▶ TASK: Copy out all of the lines below exactly; the pictures do not belong in the copy.

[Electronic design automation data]
[Start of Attachment]

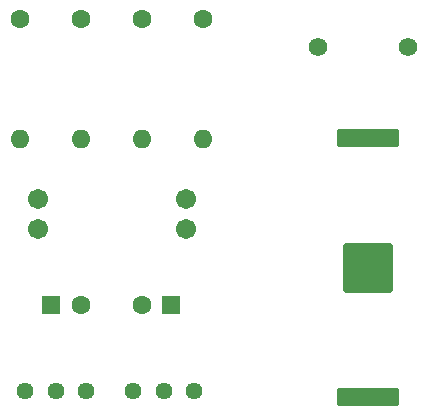
<source format=gbr>
%TF.GenerationSoftware,KiCad,Pcbnew,7.0.7*%
%TF.CreationDate,2023-10-13T15:54:56-04:00*%
%TF.ProjectId,project1,70726f6a-6563-4743-912e-6b696361645f,rev?*%
%TF.SameCoordinates,Original*%
%TF.FileFunction,Soldermask,Top*%
%TF.FilePolarity,Negative*%
%FSLAX46Y46*%
G04 Gerber Fmt 4.6, Leading zero omitted, Abs format (unit mm)*
G04 Created by KiCad (PCBNEW 7.0.7) date 2023-10-13 15:54:56*
%MOMM*%
%LPD*%
G01*
G04 APERTURE LIST*
G04 Aperture macros list*
%AMRoundRect*
0 Rectangle with rounded corners*
0 $1 Rounding radius*
0 $2 $3 $4 $5 $6 $7 $8 $9 X,Y pos of 4 corners*
0 Add a 4 corners polygon primitive as box body*
4,1,4,$2,$3,$4,$5,$6,$7,$8,$9,$2,$3,0*
0 Add four circle primitives for the rounded corners*
1,1,$1+$1,$2,$3*
1,1,$1+$1,$4,$5*
1,1,$1+$1,$6,$7*
1,1,$1+$1,$8,$9*
0 Add four rect primitives between the rounded corners*
20,1,$1+$1,$2,$3,$4,$5,0*
20,1,$1+$1,$4,$5,$6,$7,0*
20,1,$1+$1,$6,$7,$8,$9,0*
20,1,$1+$1,$8,$9,$2,$3,0*%
G04 Aperture macros list end*
%ADD10C,1.600000*%
%ADD11O,1.600000X1.600000*%
%ADD12R,1.600000X1.600000*%
%ADD13RoundRect,0.102000X1.980000X-1.980000X1.980000X1.980000X-1.980000X1.980000X-1.980000X-1.980000X0*%
%ADD14RoundRect,0.102000X2.540000X-0.635000X2.540000X0.635000X-2.540000X0.635000X-2.540000X-0.635000X0*%
%ADD15C,1.575000*%
%ADD16C,1.440000*%
%ADD17C,1.712000*%
G04 APERTURE END LIST*
D10*
%TO.C,R4*%
X103251000Y-103632000D03*
D11*
X103251000Y-113792000D03*
%TD*%
D12*
%TO.C,C2*%
X116078000Y-127889000D03*
D10*
X113578000Y-127889000D03*
%TD*%
D13*
%TO.C,BT1*%
X132715000Y-124700000D03*
D14*
X132715000Y-135685000D03*
X132715000Y-113715000D03*
%TD*%
D12*
%TO.C,C1*%
X105918000Y-127889000D03*
D10*
X108418000Y-127889000D03*
%TD*%
D15*
%TO.C,S1*%
X136145000Y-106045000D03*
X128525000Y-106045000D03*
%TD*%
D16*
%TO.C,Q2*%
X112843000Y-135125998D03*
X115443000Y-135125998D03*
X118043000Y-135125998D03*
%TD*%
D10*
%TO.C,R3*%
X108415666Y-103632000D03*
D11*
X108415666Y-113792000D03*
%TD*%
D10*
%TO.C,R1*%
X118745000Y-103632000D03*
D11*
X118745000Y-113792000D03*
%TD*%
D17*
%TO.C,D1*%
X104775000Y-121412000D03*
X104775000Y-118872000D03*
%TD*%
D16*
%TO.C,Q1*%
X103699000Y-135125998D03*
X106299000Y-135125998D03*
X108899000Y-135125998D03*
%TD*%
D10*
%TO.C,R2*%
X113580332Y-103632000D03*
D11*
X113580332Y-113792000D03*
%TD*%
D17*
%TO.C,D2*%
X117348000Y-121412000D03*
X117348000Y-118872000D03*
%TD*%
M02*

</source>
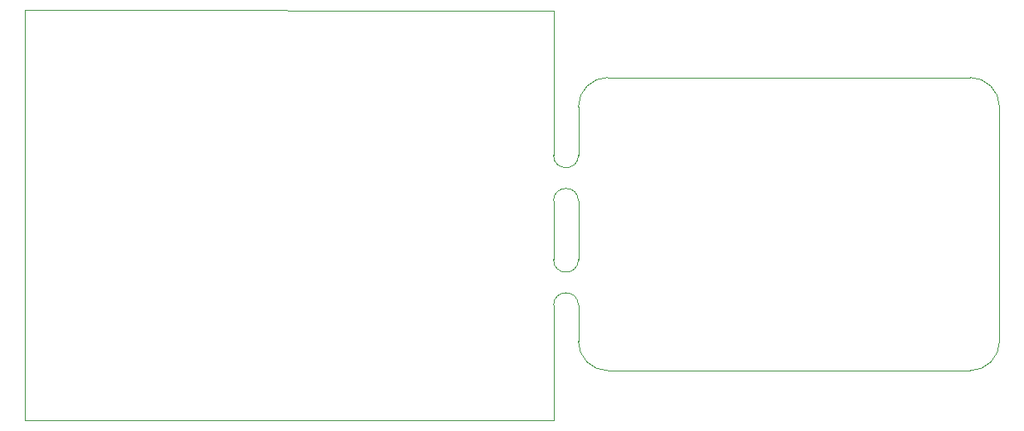
<source format=gbr>
%TF.GenerationSoftware,KiCad,Pcbnew,8.0.6*%
%TF.CreationDate,2025-11-14T22:02:28-06:00*%
%TF.ProjectId,WirelessChargerPCB,57697265-6c65-4737-9343-686172676572,rev?*%
%TF.SameCoordinates,Original*%
%TF.FileFunction,Profile,NP*%
%FSLAX46Y46*%
G04 Gerber Fmt 4.6, Leading zero omitted, Abs format (unit mm)*
G04 Created by KiCad (PCBNEW 8.0.6) date 2025-11-14 22:02:28*
%MOMM*%
%LPD*%
G01*
G04 APERTURE LIST*
%TA.AperFunction,Profile*%
%ADD10C,0.050000*%
%TD*%
G04 APERTURE END LIST*
D10*
X152300000Y-93350000D02*
X152300000Y-88390000D01*
X152300000Y-104040000D02*
X152300000Y-98010000D01*
X152300000Y-112390000D02*
X152300000Y-108700000D01*
X149755000Y-120495000D02*
X149760000Y-108700000D01*
X149760000Y-98010000D02*
X149760000Y-104040000D01*
X149765000Y-78525000D02*
X149760000Y-93350000D01*
X152300000Y-104040000D02*
G75*
G02*
X149760000Y-104040000I-1270000J0D01*
G01*
X149760000Y-108700000D02*
G75*
G02*
X152300000Y-108700000I1270000J0D01*
G01*
X149760000Y-98010000D02*
G75*
G02*
X152300000Y-98010000I1270000J0D01*
G01*
X152300000Y-93350000D02*
G75*
G02*
X149760000Y-93350000I-1270000J0D01*
G01*
X95765000Y-78485000D02*
X149765000Y-78525000D01*
X95755000Y-120455000D02*
X149755000Y-120495000D01*
X155300000Y-85390000D02*
X192300000Y-85390000D01*
X152300000Y-88390000D02*
G75*
G02*
X155300000Y-85390000I3000000J0D01*
G01*
X192300000Y-85390000D02*
G75*
G02*
X195300000Y-88390000I0J-3000000D01*
G01*
X192300000Y-115390000D02*
X155300000Y-115390000D01*
X95755000Y-120455000D02*
X95765000Y-78485000D01*
X195300000Y-112390000D02*
G75*
G02*
X192300000Y-115390000I-3000000J0D01*
G01*
X195300000Y-88390000D02*
X195300000Y-112390000D01*
X155300000Y-115390000D02*
G75*
G02*
X152300000Y-112390000I0J3000000D01*
G01*
M02*

</source>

[End of Attachment]

▶ OUTPUT OF THE EXERCISE:
<source format=gbr>
%TF.GenerationSoftware,KiCad,Pcbnew,7.0.7*%
%TF.CreationDate,2023-10-13T15:54:56-04:00*%
%TF.ProjectId,project1,70726f6a-6563-4743-912e-6b696361645f,rev?*%
%TF.SameCoordinates,Original*%
%TF.FileFunction,Soldermask,Top*%
%TF.FilePolarity,Negative*%
%FSLAX46Y46*%
G04 Gerber Fmt 4.6, Leading zero omitted, Abs format (unit mm)*
G04 Created by KiCad (PCBNEW 7.0.7) date 2023-10-13 15:54:56*
%MOMM*%
%LPD*%
G01*
G04 APERTURE LIST*
G04 Aperture macros list*
%AMRoundRect*
0 Rectangle with rounded corners*
0 $1 Rounding radius*
0 $2 $3 $4 $5 $6 $7 $8 $9 X,Y pos of 4 corners*
0 Add a 4 corners polygon primitive as box body*
4,1,4,$2,$3,$4,$5,$6,$7,$8,$9,$2,$3,0*
0 Add four circle primitives for the rounded corners*
1,1,$1+$1,$2,$3*
1,1,$1+$1,$4,$5*
1,1,$1+$1,$6,$7*
1,1,$1+$1,$8,$9*
0 Add four rect primitives between the rounded corners*
20,1,$1+$1,$2,$3,$4,$5,0*
20,1,$1+$1,$4,$5,$6,$7,0*
20,1,$1+$1,$6,$7,$8,$9,0*
20,1,$1+$1,$8,$9,$2,$3,0*%
G04 Aperture macros list end*
%ADD10C,1.600000*%
%ADD11O,1.600000X1.600000*%
%ADD12R,1.600000X1.600000*%
%ADD13RoundRect,0.102000X1.980000X-1.980000X1.980000X1.980000X-1.980000X1.980000X-1.980000X-1.980000X0*%
%ADD14RoundRect,0.102000X2.540000X-0.635000X2.540000X0.635000X-2.540000X0.635000X-2.540000X-0.635000X0*%
%ADD15C,1.575000*%
%ADD16C,1.440000*%
%ADD17C,1.712000*%
G04 APERTURE END LIST*
D10*
%TO.C,R4*%
X103251000Y-103632000D03*
D11*
X103251000Y-113792000D03*
%TD*%
D12*
%TO.C,C2*%
X116078000Y-127889000D03*
D10*
X113578000Y-127889000D03*
%TD*%
D13*
%TO.C,BT1*%
X132715000Y-124700000D03*
D14*
X132715000Y-135685000D03*
X132715000Y-113715000D03*
%TD*%
D12*
%TO.C,C1*%
X105918000Y-127889000D03*
D10*
X108418000Y-127889000D03*
%TD*%
D15*
%TO.C,S1*%
X136145000Y-106045000D03*
X128525000Y-106045000D03*
%TD*%
D16*
%TO.C,Q2*%
X112843000Y-135125998D03*
X115443000Y-135125998D03*
X118043000Y-135125998D03*
%TD*%
D10*
%TO.C,R3*%
X108415666Y-103632000D03*
D11*
X108415666Y-113792000D03*
%TD*%
D10*
%TO.C,R1*%
X118745000Y-103632000D03*
D11*
X118745000Y-113792000D03*
%TD*%
D17*
%TO.C,D1*%
X104775000Y-121412000D03*
X104775000Y-118872000D03*
%TD*%
D16*
%TO.C,Q1*%
X103699000Y-135125998D03*
X106299000Y-135125998D03*
X108899000Y-135125998D03*
%TD*%
D10*
%TO.C,R2*%
X113580332Y-103632000D03*
D11*
X113580332Y-113792000D03*
%TD*%
D17*
%TO.C,D2*%
X117348000Y-121412000D03*
X117348000Y-118872000D03*
%TD*%
M02*

</source>
<source format=gbr>
%TF.GenerationSoftware,KiCad,Pcbnew,8.0.6*%
%TF.CreationDate,2025-11-14T22:02:28-06:00*%
%TF.ProjectId,WirelessChargerPCB,57697265-6c65-4737-9343-686172676572,rev?*%
%TF.SameCoordinates,Original*%
%TF.FileFunction,Profile,NP*%
%FSLAX46Y46*%
G04 Gerber Fmt 4.6, Leading zero omitted, Abs format (unit mm)*
G04 Created by KiCad (PCBNEW 8.0.6) date 2025-11-14 22:02:28*
%MOMM*%
%LPD*%
G01*
G04 APERTURE LIST*
%TA.AperFunction,Profile*%
%ADD10C,0.050000*%
%TD*%
G04 APERTURE END LIST*
D10*
X152300000Y-93350000D02*
X152300000Y-88390000D01*
X152300000Y-104040000D02*
X152300000Y-98010000D01*
X152300000Y-112390000D02*
X152300000Y-108700000D01*
X149755000Y-120495000D02*
X149760000Y-108700000D01*
X149760000Y-98010000D02*
X149760000Y-104040000D01*
X149765000Y-78525000D02*
X149760000Y-93350000D01*
X152300000Y-104040000D02*
G75*
G02*
X149760000Y-104040000I-1270000J0D01*
G01*
X149760000Y-108700000D02*
G75*
G02*
X152300000Y-108700000I1270000J0D01*
G01*
X149760000Y-98010000D02*
G75*
G02*
X152300000Y-98010000I1270000J0D01*
G01*
X152300000Y-93350000D02*
G75*
G02*
X149760000Y-93350000I-1270000J0D01*
G01*
X95765000Y-78485000D02*
X149765000Y-78525000D01*
X95755000Y-120455000D02*
X149755000Y-120495000D01*
X155300000Y-85390000D02*
X192300000Y-85390000D01*
X152300000Y-88390000D02*
G75*
G02*
X155300000Y-85390000I3000000J0D01*
G01*
X192300000Y-85390000D02*
G75*
G02*
X195300000Y-88390000I0J-3000000D01*
G01*
X192300000Y-115390000D02*
X155300000Y-115390000D01*
X95755000Y-120455000D02*
X95765000Y-78485000D01*
X195300000Y-112390000D02*
G75*
G02*
X192300000Y-115390000I-3000000J0D01*
G01*
X195300000Y-88390000D02*
X195300000Y-112390000D01*
X155300000Y-115390000D02*
G75*
G02*
X152300000Y-112390000I0J3000000D01*
G01*
M02*

</source>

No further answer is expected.